Two reports today from a couple of major national newspapers examine the nation’s housing market in light of two huge trends that helped shape the economy for the past several years.

The Washington Post takes this look at the drying-up wealth effect. Homeowners were quick to refinance, refinance, and refinance again while home values were appreciating rapidly in order to take advantage of “free cash.” Now, with values just creeping up, stagnating or falling, the wealth effect is nowhere near the levels it reached in recent years.

In a story called “An ATM That’s Out of Money,” the Post profiles a Capitol Hill family that used refinanced mortgages over the course of 10 years to fix up the house, purchase a vehicle, buy and fix up three other properties and pay off credit cards. Now they say they’ve got to rein in their spending, because the “free money” is drying up.

And that family is not alone:

[P]eople are reining in their spending, raising concern that their collective decisions could nudge a sluggish U.S. economy into recession.

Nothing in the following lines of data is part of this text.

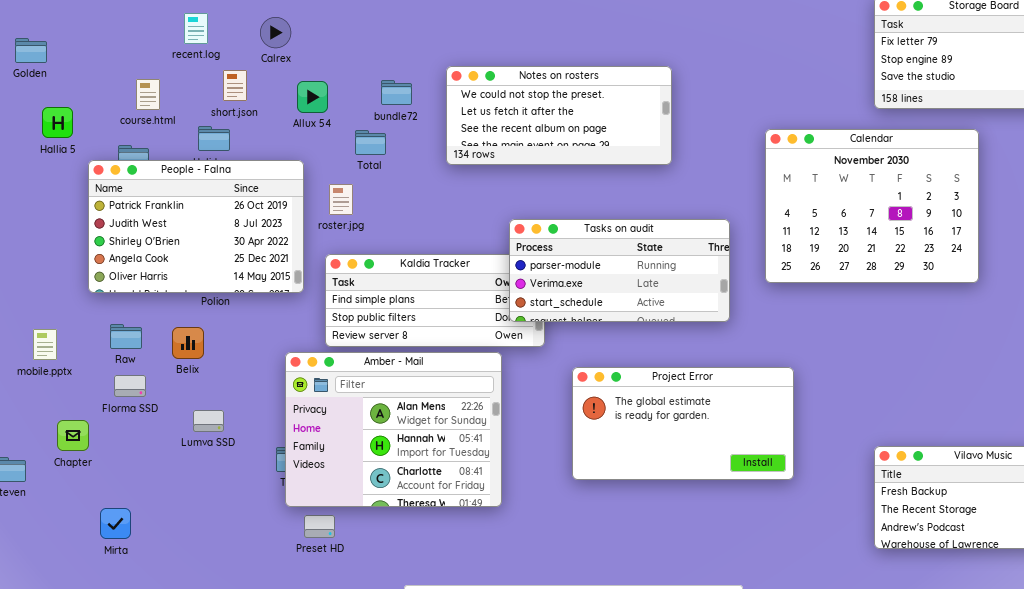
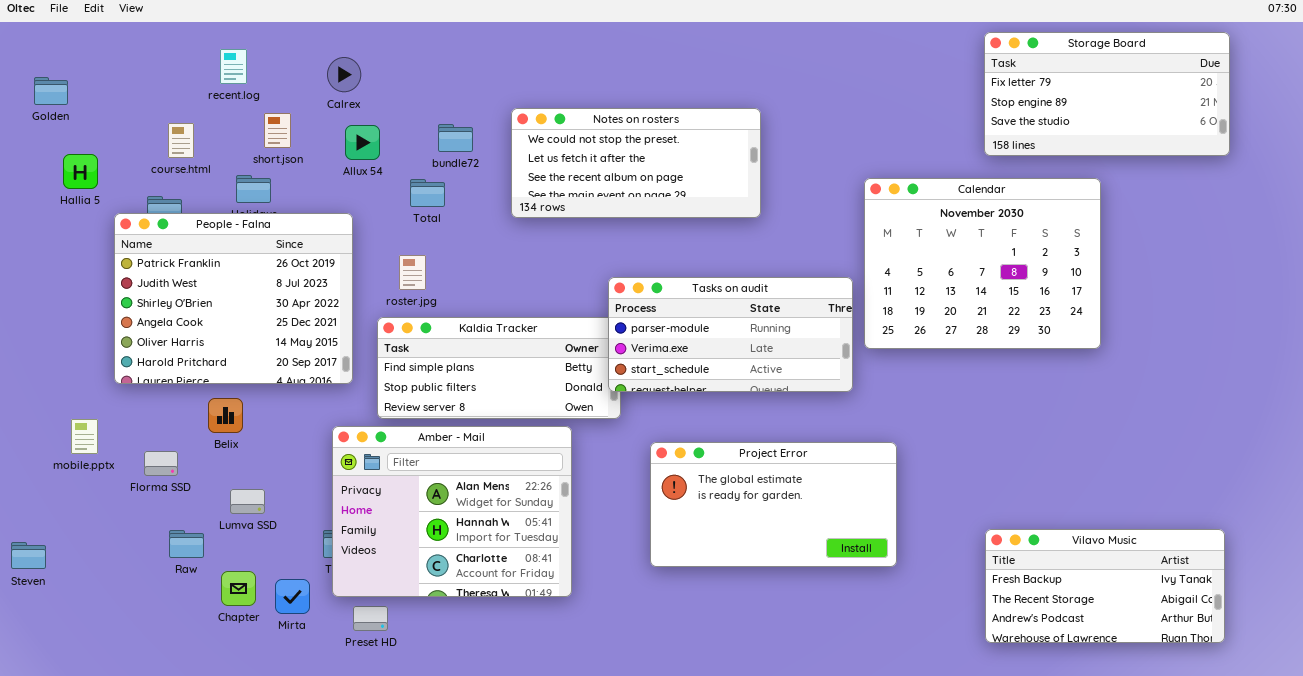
Calrex: [260,17,291,48] -> [327,57,361,92], moved
People - Falna: [88,160,304,293] -> [114,213,353,384], resized
roster.jpg: [329,184,353,215] -> [399,255,426,290], moved
Tasks on audit: [509,219,730,322] -> [608,277,853,392], moved
Raw: [110,324,142,349] -> [169,530,204,558], moved
mobile.pptx: [33,329,57,360] -> [71,419,98,454], moved
Chapter: [57,420,89,451] -> [221,571,256,606], moved
Mirta: [100,508,131,539] -> [275,579,310,614], moved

Already, a small slowdown in the growth of consumer spending and a big plunge in home construction helped cool U.S. economic growth to a weak 1.3 percent annual rate in the first three months of this year. The nation’s retail sales fell in April, and many retailers are reporting disappointing sales so far this month.

Economists are dividing into two camps: the highly pessimistic and the slightly pessimistic.

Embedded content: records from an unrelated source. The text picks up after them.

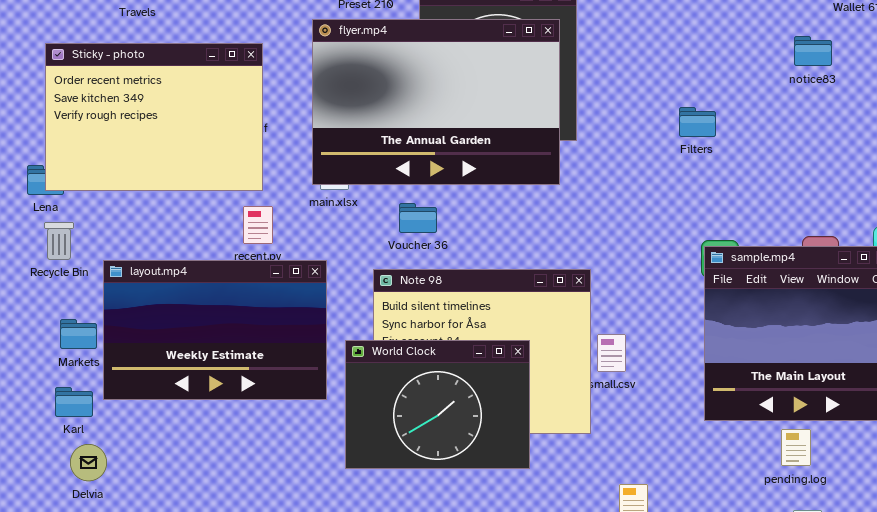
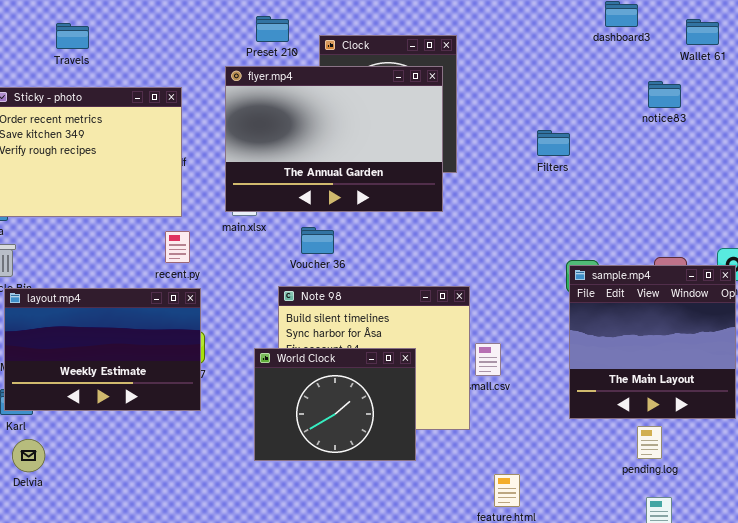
Filters: [679,107,716,137] -> [537,130,570,156], moved
layout.mp4: [103,260,327,400] -> [4,288,201,411], moved

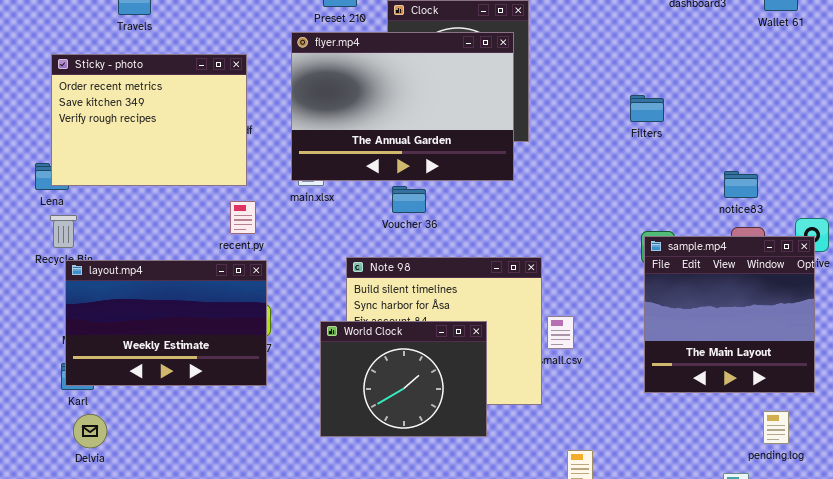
notice83: [648,81,681,108] -> [724,171,758,198], moved
Filters: [537,130,570,156] -> [630,95,664,122], moved
Voucher 36: [301,227,334,254] -> [392,186,426,213], moved
pending.log: [637,426,662,459] -> [763,411,789,444], moved

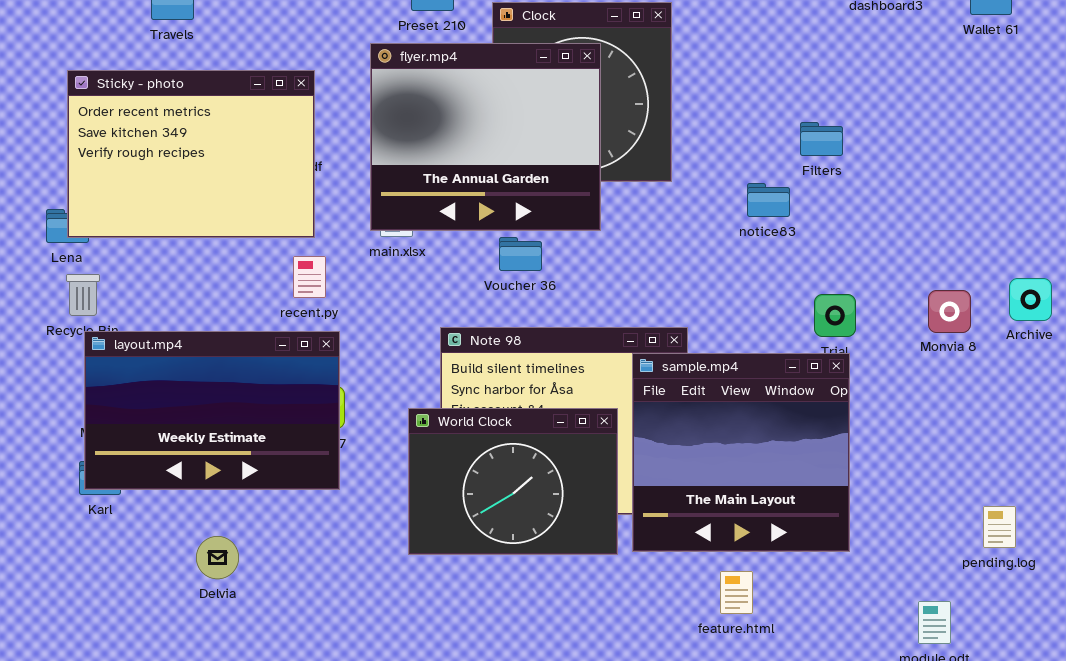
flyer.mp4: [291,32,514,181] -> [370,43,601,231], resized
notice83: [724,171,758,198] -> [747,183,790,217], moved
sample.mp4: [644,236,815,393] -> [632,353,850,552], moved
pending.log: [763,411,789,444] -> [983,506,1016,548], moved
Delvia: [73,414,107,448] -> [196,536,239,579], moved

And The Wall Street Journal featured on its front page today a story (free access) of fallout from the subprime loan crisis. Many borrowers who were previously unable to take out home mortgages were given the opportunity to so and are now losing their homes to foreclosure at an elevated rate.

In Detroit:

Over the past several years, seven of the 26 households on the 5100 block have taken out subprime loans, typically aimed at folks with poor or patchy credit.

Some used the money to buy their houses. But most already owned their homes and used the proceeds to pay off credit cards, do renovations and maintain an appearance of middle-class fortitude amid a declining local economy. Three now face eviction because they couldn’t meet rising monthly payments. Two more are showing signs of distress. …

The borrowers’ difficulties raise questions about how the extension of easy credit to large swaths of the U.S. population will ultimately affect people and the broader economy — questions that have gained in urgency as a sharp rise in defaults has policy makers wondering what, if anything, they can or should do.